### Records for this task
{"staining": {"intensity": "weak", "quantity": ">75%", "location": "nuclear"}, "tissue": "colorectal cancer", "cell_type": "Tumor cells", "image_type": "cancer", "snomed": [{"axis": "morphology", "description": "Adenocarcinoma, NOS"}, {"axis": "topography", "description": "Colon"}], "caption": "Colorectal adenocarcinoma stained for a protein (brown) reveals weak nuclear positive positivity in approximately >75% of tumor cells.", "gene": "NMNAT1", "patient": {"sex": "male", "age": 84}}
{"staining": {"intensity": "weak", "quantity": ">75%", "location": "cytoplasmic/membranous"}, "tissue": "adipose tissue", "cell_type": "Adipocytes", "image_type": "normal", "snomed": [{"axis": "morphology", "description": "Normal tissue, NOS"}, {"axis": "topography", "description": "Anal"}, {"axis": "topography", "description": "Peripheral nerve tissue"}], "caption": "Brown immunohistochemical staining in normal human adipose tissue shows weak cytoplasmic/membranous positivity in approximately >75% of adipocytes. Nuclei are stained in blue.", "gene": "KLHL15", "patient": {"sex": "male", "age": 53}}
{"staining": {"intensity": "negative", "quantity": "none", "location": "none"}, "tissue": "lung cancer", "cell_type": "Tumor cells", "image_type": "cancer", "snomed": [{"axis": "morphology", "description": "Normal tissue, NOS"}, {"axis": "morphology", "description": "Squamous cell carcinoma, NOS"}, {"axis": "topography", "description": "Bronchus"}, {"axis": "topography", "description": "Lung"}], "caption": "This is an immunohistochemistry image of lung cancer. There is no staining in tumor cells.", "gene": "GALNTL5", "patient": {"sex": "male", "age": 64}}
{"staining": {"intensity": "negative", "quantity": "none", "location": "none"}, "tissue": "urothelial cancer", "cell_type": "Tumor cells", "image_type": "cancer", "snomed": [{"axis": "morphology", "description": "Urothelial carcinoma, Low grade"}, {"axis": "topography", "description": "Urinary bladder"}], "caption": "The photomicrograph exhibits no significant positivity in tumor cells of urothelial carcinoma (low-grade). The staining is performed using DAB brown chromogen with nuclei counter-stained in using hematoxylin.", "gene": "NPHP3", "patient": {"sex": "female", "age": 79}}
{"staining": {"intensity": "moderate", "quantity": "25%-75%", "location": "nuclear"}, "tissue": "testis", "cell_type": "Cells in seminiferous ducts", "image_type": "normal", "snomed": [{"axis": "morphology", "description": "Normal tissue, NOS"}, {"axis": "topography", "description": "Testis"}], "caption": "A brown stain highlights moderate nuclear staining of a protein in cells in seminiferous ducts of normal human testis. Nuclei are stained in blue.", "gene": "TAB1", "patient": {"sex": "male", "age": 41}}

### Task item
Could you copy each line above word for word?

### Output of the task
{"staining": {"intensity": "weak", "quantity": ">75%", "location": "nuclear"}, "tissue": "colorectal cancer", "cell_type": "Tumor cells", "image_type": "cancer", "snomed": [{"axis": "morphology", "description": "Adenocarcinoma, NOS"}, {"axis": "topography", "description": "Colon"}], "caption": "Colorectal adenocarcinoma stained for a protein (brown) reveals weak nuclear positive positivity in approximately >75% of tumor cells.", "gene": "NMNAT1", "patient": {"sex": "male", "age": 84}}
{"staining": {"intensity": "weak", "quantity": ">75%", "location": "cytoplasmic/membranous"}, "tissue": "adipose tissue", "cell_type": "Adipocytes", "image_type": "normal", "snomed": [{"axis": "morphology", "description": "Normal tissue, NOS"}, {"axis": "topography", "description": "Anal"}, {"axis": "topography", "description": "Peripheral nerve tissue"}], "caption": "Brown immunohistochemical staining in normal human adipose tissue shows weak cytoplasmic/membranous positivity in approximately >75% of adipocytes. Nuclei are stained in blue.", "gene": "KLHL15", "patient": {"sex": "male", "age": 53}}
{"staining": {"intensity": "negative", "quantity": "none", "location": "none"}, "tissue": "lung cancer", "cell_type": "Tumor cells", "image_type": "cancer", "snomed": [{"axis": "morphology", "description": "Normal tissue, NOS"}, {"axis": "morphology", "description": "Squamous cell carcinoma, NOS"}, {"axis": "topography", "description": "Bronchus"}, {"axis": "topography", "description": "Lung"}], "caption": "This is an immunohistochemistry image of lung cancer. There is no staining in tumor cells.", "gene": "GALNTL5", "patient": {"sex": "male", "age": 64}}
{"staining": {"intensity": "negative", "quantity": "none", "location": "none"}, "tissue": "urothelial cancer", "cell_type": "Tumor cells", "image_type": "cancer", "snomed": [{"axis": "morphology", "description": "Urothelial carcinoma, Low grade"}, {"axis": "topography", "description": "Urinary bladder"}], "caption": "The photomicrograph exhibits no significant positivity in tumor cells of urothelial carcinoma (low-grade). The staining is performed using DAB brown chromogen with nuclei counter-stained in using hematoxylin.", "gene": "NPHP3", "patient": {"sex": "female", "age": 79}}
{"staining": {"intensity": "moderate", "quantity": "25%-75%", "location": "nuclear"}, "tissue": "testis", "cell_type": "Cells in seminiferous ducts", "image_type": "normal", "snomed": [{"axis": "morphology", "description": "Normal tissue, NOS"}, {"axis": "topography", "description": "Testis"}], "caption": "A brown stain highlights moderate nuclear staining of a protein in cells in seminiferous ducts of normal human testis. Nuclei are stained in blue.", "gene": "TAB1", "patient": {"sex": "male", "age": 41}}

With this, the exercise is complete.